Morgan organized the inaugural “Free to Breathe 5K Run and 1 Mile Walk” fundraiser sponsored by the National Lung Cancer Partnership last year and ran in the second annual event this year.
“It was the happiest time in my life when my mother came to live here,” said Morgan, whose parents moved to the area from Ashland, Ky., 10 years ago.
“My family was all together. Babies were everything to my mother and she thought I wouldn’t have any because I was an older mom. She moved two weeks before my older son, Evan, was born. But over the next year and a half to two years, she began developing signs of lung cancer. She died within seven to eight months after being diagnosed with incurable, inoperable lung cancer eight years ago.”
Morgan was born in Woodbridge, Va., where she lived until the age of 5. She moved to Ashland, Ky., after her father transferred his position in the post office so that the family could live closer to relatives in nearby West Virginia.

————

APPLY WHAT YOU READ:
a – Write out the passage about Morgan word for word. Begin at the words "Morgan organized the" and stop after "event this year.".
b – Extend the passage about Morgan, picking up after its final sentence.

(Dataset records)
————

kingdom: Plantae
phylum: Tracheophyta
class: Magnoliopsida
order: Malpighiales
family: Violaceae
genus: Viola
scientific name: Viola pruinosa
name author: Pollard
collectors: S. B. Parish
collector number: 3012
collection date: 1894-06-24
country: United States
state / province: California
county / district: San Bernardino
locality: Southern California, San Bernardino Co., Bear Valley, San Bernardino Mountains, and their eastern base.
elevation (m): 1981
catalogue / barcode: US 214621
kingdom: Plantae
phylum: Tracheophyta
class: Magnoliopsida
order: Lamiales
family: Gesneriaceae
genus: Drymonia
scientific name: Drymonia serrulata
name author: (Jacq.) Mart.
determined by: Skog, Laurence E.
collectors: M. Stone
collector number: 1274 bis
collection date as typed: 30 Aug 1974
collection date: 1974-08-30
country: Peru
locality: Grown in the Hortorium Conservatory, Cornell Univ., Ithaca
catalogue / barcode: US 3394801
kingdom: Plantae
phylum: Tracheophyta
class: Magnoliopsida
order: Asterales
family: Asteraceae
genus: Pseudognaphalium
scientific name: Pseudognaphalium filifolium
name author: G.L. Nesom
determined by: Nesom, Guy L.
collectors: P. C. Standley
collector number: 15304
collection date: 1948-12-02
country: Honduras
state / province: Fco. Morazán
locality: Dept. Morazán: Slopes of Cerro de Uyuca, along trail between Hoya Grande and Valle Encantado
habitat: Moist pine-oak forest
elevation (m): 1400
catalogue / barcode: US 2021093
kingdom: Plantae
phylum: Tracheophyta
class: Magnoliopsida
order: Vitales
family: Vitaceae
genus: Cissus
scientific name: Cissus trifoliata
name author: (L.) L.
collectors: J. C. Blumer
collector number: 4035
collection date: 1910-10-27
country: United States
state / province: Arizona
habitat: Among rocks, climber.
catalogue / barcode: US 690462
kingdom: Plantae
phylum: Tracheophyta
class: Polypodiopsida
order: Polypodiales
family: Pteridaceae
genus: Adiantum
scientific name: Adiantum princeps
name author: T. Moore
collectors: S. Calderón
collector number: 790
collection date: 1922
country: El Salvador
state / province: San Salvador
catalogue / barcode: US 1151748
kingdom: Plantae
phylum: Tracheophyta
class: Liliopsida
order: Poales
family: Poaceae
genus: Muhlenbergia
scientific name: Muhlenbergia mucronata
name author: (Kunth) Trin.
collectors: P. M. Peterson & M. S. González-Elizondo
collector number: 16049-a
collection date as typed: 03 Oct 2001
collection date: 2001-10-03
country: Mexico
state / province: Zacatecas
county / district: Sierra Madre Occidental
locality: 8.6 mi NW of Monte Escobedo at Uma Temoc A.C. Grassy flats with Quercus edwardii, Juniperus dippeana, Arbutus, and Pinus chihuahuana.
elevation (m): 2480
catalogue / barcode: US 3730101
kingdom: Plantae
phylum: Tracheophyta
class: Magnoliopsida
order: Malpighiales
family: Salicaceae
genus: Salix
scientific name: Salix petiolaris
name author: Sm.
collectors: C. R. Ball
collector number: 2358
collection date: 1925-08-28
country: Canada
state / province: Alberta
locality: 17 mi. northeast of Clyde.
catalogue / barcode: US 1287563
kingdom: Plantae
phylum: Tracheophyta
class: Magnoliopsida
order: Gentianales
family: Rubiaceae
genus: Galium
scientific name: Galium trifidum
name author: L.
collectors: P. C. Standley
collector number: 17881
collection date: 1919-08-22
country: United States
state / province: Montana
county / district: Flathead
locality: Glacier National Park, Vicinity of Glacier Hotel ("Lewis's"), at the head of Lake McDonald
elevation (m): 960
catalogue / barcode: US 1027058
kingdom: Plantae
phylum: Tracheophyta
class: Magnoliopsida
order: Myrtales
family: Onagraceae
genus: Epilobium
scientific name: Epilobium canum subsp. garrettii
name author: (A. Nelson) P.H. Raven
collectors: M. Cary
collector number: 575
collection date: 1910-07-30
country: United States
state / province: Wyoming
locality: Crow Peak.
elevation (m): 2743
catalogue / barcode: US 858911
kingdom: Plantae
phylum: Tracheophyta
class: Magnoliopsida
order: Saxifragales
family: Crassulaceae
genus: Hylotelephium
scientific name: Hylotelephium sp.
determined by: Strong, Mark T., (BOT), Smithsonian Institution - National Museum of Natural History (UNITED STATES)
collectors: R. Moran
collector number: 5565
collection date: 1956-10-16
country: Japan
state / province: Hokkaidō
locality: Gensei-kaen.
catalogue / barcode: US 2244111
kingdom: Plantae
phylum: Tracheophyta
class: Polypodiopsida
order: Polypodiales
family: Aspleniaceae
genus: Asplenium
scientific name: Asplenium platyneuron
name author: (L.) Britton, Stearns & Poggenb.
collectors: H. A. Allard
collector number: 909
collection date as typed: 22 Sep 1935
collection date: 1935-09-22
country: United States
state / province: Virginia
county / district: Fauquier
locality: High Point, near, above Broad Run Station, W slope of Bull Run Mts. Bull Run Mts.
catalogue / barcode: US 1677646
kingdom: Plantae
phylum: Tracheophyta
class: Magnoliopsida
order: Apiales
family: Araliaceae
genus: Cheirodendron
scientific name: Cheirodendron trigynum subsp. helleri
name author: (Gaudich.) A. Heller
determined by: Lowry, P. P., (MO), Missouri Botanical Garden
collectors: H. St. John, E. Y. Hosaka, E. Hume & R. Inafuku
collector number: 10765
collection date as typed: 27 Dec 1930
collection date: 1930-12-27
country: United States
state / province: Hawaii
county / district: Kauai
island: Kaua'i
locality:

————

OUTPUTS BY TASK:
a –
Morgan organized the inaugural “Free to Breathe 5K Run and 1 Mile Walk” fundraiser sponsored by the National Lung Cancer Partnership last year and ran in the second annual event this year.

b –
After graduating from Paul G. Blazer High School in 1980, Morgan worked and attended classes at Ashland Community College, where she was studying business. It was after transferring to Lexington Community College while on spring break in Myrtle Beach, S.C., that she met her husband, Daniel, a student at the University of Kentucky. The two eventually married in 1988 and moved to Bellbrook after Daniel, who currently works in IT for OmniCare in Cincinnati and Northern Kentucky, found a job in the area.
“I put myself through college, so I worked at different jobs,” said Morgan, who wanted to become a special education teacher, but studied business, marketing and computers first prior to changing majors at Wright State University.
“I wanted to be a special education teacher ever since I helped in a special education Sunday school class at church when I was a child.”
Morgan graduated from WSU in 1994 with a teaching degree in special education. She substitute taught in Bellbrook and Miamisburg for one year before being hired full time in Miamisburg where she was eventually named department chairwoman in special education in 1997.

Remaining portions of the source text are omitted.